In the tutorial above we sent fully asynchronous inference request, where access to the inference status and result are provided by Verda and we access them directly using our api.\
However, there might a scenario where you want your container to do asynchronous work, but you want to send synchronous requests to the container or you just don't want to save the status and result to Verda systems.

The next example shows how to use utilize partially asynchronous workflow where we send a synchronous request to the inference container which will trigger an asynchronous operation that will upload the results of the inference to a webhook while returning a status indicator that the operation has started.

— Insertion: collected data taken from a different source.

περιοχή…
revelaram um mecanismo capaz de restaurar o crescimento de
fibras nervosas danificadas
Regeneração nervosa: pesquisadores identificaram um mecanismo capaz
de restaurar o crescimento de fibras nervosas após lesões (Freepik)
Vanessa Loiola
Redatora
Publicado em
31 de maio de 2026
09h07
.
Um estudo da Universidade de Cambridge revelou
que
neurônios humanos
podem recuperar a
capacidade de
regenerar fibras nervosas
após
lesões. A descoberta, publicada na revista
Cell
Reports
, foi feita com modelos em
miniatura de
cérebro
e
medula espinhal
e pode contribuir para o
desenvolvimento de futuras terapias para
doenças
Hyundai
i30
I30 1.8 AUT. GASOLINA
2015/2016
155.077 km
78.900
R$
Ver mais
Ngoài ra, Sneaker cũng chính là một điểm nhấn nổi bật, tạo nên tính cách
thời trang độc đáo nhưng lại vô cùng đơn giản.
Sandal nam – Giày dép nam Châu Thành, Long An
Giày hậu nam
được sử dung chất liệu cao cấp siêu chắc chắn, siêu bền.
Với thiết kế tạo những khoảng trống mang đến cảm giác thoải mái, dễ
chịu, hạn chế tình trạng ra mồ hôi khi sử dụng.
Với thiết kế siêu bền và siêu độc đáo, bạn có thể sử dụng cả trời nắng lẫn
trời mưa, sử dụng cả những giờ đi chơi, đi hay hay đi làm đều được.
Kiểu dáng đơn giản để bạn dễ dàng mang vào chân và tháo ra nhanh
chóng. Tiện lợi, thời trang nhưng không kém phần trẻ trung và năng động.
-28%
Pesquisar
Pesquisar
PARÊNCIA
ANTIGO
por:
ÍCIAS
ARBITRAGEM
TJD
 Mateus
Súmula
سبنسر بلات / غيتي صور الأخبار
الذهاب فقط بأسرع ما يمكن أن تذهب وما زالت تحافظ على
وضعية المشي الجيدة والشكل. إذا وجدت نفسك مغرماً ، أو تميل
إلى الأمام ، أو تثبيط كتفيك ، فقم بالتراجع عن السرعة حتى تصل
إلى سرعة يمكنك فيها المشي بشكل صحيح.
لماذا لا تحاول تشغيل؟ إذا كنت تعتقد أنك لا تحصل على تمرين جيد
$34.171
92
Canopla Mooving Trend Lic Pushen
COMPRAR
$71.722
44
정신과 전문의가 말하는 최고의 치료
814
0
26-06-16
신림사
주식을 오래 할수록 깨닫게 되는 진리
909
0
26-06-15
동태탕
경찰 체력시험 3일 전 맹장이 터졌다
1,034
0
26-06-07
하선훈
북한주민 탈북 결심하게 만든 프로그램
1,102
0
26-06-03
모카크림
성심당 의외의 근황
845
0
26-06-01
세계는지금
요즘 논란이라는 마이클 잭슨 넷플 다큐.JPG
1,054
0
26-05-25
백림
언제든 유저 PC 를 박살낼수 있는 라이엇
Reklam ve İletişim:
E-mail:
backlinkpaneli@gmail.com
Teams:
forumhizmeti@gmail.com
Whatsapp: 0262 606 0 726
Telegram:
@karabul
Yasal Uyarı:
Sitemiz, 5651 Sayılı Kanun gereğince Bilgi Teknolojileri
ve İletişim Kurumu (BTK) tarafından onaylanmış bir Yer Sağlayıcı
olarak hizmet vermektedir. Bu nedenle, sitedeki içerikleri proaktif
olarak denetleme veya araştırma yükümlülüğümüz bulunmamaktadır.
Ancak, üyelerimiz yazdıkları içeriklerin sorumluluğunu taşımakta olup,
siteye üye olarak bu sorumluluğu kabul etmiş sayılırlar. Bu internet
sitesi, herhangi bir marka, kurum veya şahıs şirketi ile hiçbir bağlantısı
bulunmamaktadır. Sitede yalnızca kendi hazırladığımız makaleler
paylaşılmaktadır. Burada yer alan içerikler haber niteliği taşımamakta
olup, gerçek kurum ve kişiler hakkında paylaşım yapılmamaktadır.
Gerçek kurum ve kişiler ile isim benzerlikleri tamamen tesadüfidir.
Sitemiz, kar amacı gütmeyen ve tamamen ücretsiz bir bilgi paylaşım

In our example of a inference service above (the `main.py` file we saved earlier), you'll find a function that looks like `async def generate_webhook(body: Dict, background_tasks: BackgroundTasks) -> JSONResponse:`

Save the following file to disk as `inference_webhook.sh`

```bash
#!/bin/bash
if [ -z "$DATACRUNCH_DEPLOYMENT" ] || [ -z "$DATACRUNCH_BEARER_TOKEN" ]; then
  echo "Error: DATACRUNCH_DEPLOYMENT and DATACRUNCH_BEARER_TOKEN environment variables must be set"
  exit 1
fi

PAYLOAD='{
  "url": "https://tile.loc.gov/storage-services/media/ls/sagan/1958124-3-1.mp3"
}'

ENDPOINT=https://containers.datacrunch.io/$DATACRUNCH_DEPLOYMENT/generate_webhook
echo "Connecting to the generate_webhook endpoint at $ENDPOINT..."

curl -v -X POST $ENDPOINT \
--header "Authorization: Bearer $DATACRUNCH_BEARER_TOKEN" \
--header "Content-Type: application/json" \
--header "Prefer: respond-async-container" \
--data "$PAYLOAD"
```

Running the above command should return the following once the request has been received by your endpoint:

```json
{"status":"accepted"}
```

The model output should then be available for your webhook endpoint after completion.